The term “burnout” has rapidly become one of the most searched keywords in the USA since 2017. Even now in Malaysia, the odds of your next door neighbour having some understanding or personal experience of burnout is greater than it might’ve been years ago. A 5 second google search will lead you to countless thought pieces and articles. In fact, one particular article in 2019 by Anne Helen Peterson blew up on Twitter and subsequently sparked heavy discourse. The piece has now garnered over seven million reads, and has even inspired Peterson to author a book on the subject matter.
Peterson borrows insight from psychoanalyst Josh Cohen to define millennial burnout as the feeling of exhausting one’s inner resources, yet still anxiously pushing beyond that breaking point. In her book, Can’t Even: How Millennials Became the Burnout Generation, she draws inspiration from research and her own professional life to suggest that burnout is not a personal problem. Millennial burnout is a symptom of a much larger societal problem. And like any symptom, she indicates the need for a deeper diagnosis of societal pressures such as parenting styles and “hustle culture.”
In addition to their own socioeconomic disadvantages and complex lives, many millennials have had to encounter a series of shocks in their external reality too. An increase in economic uncertainty, political upheaval, public health risks and climate change concerns have all simultaneously occurred in their career-building phase of their lives. And that is just over the past two years alone. While these are universal problems across all generations in the workforce, millennials are arguably the most affected by these world events. Millennials are also expected to take up close to 40% of workforce by 2025.

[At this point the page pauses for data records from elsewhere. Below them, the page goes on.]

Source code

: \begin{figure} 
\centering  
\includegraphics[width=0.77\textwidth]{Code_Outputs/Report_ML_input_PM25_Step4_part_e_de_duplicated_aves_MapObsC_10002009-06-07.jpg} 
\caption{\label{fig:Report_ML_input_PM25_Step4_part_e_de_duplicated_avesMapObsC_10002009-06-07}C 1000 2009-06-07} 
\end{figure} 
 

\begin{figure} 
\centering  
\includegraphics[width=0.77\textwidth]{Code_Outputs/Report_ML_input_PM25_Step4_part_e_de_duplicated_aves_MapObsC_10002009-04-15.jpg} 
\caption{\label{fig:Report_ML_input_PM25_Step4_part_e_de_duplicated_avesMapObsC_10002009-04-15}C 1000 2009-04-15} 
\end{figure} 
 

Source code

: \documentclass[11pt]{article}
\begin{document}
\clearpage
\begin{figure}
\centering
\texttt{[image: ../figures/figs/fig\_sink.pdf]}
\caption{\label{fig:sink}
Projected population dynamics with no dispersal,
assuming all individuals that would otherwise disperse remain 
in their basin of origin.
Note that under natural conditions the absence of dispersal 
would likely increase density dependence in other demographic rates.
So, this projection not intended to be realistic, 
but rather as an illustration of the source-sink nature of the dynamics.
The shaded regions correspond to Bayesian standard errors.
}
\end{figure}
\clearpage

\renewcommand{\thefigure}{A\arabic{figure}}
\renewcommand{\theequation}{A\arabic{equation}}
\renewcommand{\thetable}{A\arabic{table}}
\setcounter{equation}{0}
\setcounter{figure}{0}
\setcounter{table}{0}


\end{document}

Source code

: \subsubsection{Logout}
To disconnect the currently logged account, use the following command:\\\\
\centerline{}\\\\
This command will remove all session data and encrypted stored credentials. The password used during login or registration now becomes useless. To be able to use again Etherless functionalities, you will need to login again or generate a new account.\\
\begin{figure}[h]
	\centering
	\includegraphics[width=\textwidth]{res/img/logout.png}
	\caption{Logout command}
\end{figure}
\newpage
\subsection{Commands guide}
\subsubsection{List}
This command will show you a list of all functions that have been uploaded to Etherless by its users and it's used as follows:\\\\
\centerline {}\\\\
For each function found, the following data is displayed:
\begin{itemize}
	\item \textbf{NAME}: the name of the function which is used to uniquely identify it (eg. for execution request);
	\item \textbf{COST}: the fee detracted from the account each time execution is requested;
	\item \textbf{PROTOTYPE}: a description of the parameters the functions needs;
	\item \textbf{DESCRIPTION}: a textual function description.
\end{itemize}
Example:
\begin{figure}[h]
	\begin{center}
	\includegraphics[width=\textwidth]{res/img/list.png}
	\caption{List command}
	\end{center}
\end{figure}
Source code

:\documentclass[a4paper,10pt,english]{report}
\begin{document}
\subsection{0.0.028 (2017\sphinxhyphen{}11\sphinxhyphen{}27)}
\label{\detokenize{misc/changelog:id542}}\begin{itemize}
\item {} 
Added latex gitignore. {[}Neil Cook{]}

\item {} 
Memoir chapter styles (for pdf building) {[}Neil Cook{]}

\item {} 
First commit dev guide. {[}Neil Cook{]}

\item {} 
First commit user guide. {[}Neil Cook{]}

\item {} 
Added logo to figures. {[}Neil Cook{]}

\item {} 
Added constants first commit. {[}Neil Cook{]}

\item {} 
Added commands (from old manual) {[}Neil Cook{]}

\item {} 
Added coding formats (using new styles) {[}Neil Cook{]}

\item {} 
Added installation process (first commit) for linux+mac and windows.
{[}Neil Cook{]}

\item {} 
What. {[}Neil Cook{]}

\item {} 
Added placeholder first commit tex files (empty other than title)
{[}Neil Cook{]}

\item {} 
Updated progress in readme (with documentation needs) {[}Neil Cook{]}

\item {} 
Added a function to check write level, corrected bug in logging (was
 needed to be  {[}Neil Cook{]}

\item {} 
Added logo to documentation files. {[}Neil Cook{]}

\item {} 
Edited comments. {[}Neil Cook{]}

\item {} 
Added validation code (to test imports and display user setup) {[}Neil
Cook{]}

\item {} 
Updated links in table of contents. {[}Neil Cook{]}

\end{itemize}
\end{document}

This suggests that a sizable portion of the labour market will likely be dealing with the repercussions of the millennial burnout we have been seeing lately. A study by Manchester Metropolitan University in 2017 further indicated that millennials are “more likely to enter the workforce already having experienced a common mental health condition during childhood or adolescence, or to develop poor mental health after having entered the workforce.”

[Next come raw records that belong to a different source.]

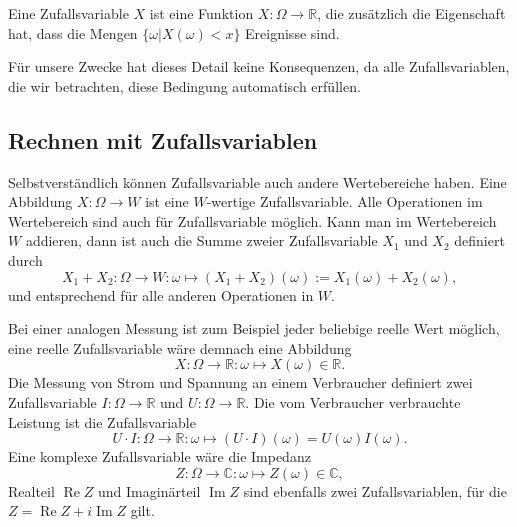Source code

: \begin{definition}
Eine Zufallsvariable $X$ ist eine Funktion $X\colon \Omega\to \mathbb R$,
die zusätzlich die Eigenschaft hat, dass die Mengen 
$\{\omega | X(\omega) < x\}$ Ereignisse sind.
\end{definition}

Für unsere Zwecke hat dieses Detail keine Konsequenzen, da alle Zufallsvariablen,
die wir betrachten, diese Bedingung automatisch erfüllen.

\subsection{Rechnen mit Zufallsvariablen}
Selbstverständlich können Zufallsvariable auch andere Wertebereiche haben.
Eine Abbildung $X:\Omega\to W$ ist eine $W$-wertige Zufallsvariable.
Alle Operationen im Wertebereich sind auch für Zufallsvariable möglich.
Kann man im Wertebereich $W$ addieren, dann ist auch die Summe zweier
Zufallsvariable $X_1$ und $X_2$ definiert durch
\[
X_1+X_2:\Omega\to W:\omega\mapsto(X_1+X_2)(\omega) := X_1(\omega) + X_2(\omega),
\]
und entsprechend für alle anderen Operationen in $W$.

Bei einer analogen Messung ist zum Beispiel jeder beliebige reelle
Wert möglich, eine reelle Zufallsvariable wäre demnach eine Abbildung
\[
X:\Omega\to\mathbb R:\omega\mapsto X(\omega)\in\mathbb R.
\]
Die Messung von Strom und Spannung an einem Verbraucher definiert zwei
Zufallsvariable $I:\Omega\to\mathbb R$ und $U:\Omega\to \mathbb R$.
Die vom Verbraucher verbrauchte Leistung ist die Zufallsvariable
\[
U\cdot I:\Omega\to\mathbb R: \omega\mapsto (U\cdot I)(\omega) = U(\omega)I(\omega).
\]
Eine komplexe Zufallsvariable wäre die Impedanz
\[
Z:\Omega\to\mathbb C:\omega\mapsto Z(\omega)\in\mathbb C,
\]
Realteil $\operatorname{Re}Z$ und Imaginärteil $\operatorname{Im}Z$
sind ebenfalls zwei Zufallsvariablen,
für die $Z=\operatorname{Re}Z + i \operatorname{Im}Z$ gilt.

For a generation that’s determined to get a head start in their career, experiencing early-career burnout can be overwhelming. Unfortunately, there is no certain cure for burnouts.
There are however antidotes rooted in our current psychological understanding that can help ease the occurrence of burnouts for millenials.
Of the three tips in this list, this is the most important one. The evidence on sleep science in psychology has long argued that good sleep is the best predictor of quality of life. Rest does not just equate to sleeping in for days on end. Dr. Saundra Dalton-Smith illustrates that rest involves physical (which can be broken down into passive; e.g sleeping, and also active; e.g massage therapy/yoga), mental, sensory, creative, emotional, and spiritual aspects as well.
Falling back on activities we love is also a great way to treat millennial burnout. Obsessive passion with our work is what ties us to the ego, self-worth and relevance we derive from it; which research indicates leads to burnout. Instead, fostering what psychologists call harmonious passion outside of work might allow us to truly enjoy things for what they are. Harmonious passion is fostered by evaluating if performing a certain activity one might enjoy is truly in sync with one’s goals, values and desires and in life. Then, consider if you are making conscious efforts in alignment to them. Activities such as baking, bouldering, travelling, or even creating TikToks can be a helpful way to reinvigorate a lust for life that can be hampered by burnout. With enough practice, this harmonious passion can be cultivated in one’s work life as well.
Whether we consider ourselves introverted or extroverted, the energy exchange involved in appealing to our inner social nature can be a force for good. In psychology, we attribute the infectiousness we can derive from being with other people as social/emotional contagion. For an introvert, speaking to someone might not be as energising as it seems. But socialisation doesn’t just involve speaking to friends at a party. Merely going out for a walk in the park in the evening, or playing an online game with one’s friends can help to restore one’s energy levels following a period of burnout.
The sense of nourishment that these three suggestions offer helps to tie us back to our own human nature. Our centuries-old human bodies are still adapting to spending hours in a day stuck in traffic, slumped in front of a laptop screen or being trapped in highly stressful work environments. Some bodies learn to cope better than others.
Empathy, as always, is the most important driving force of change in how we approach millennial burnout in the workplace. Our current understanding suggests recovering from burnout is not a linear process. Thus, it is vital that we also play a part in changing the systemic issues that cause it and do our best to help the millenials struggling from burnout to bounce back from these career setbacks.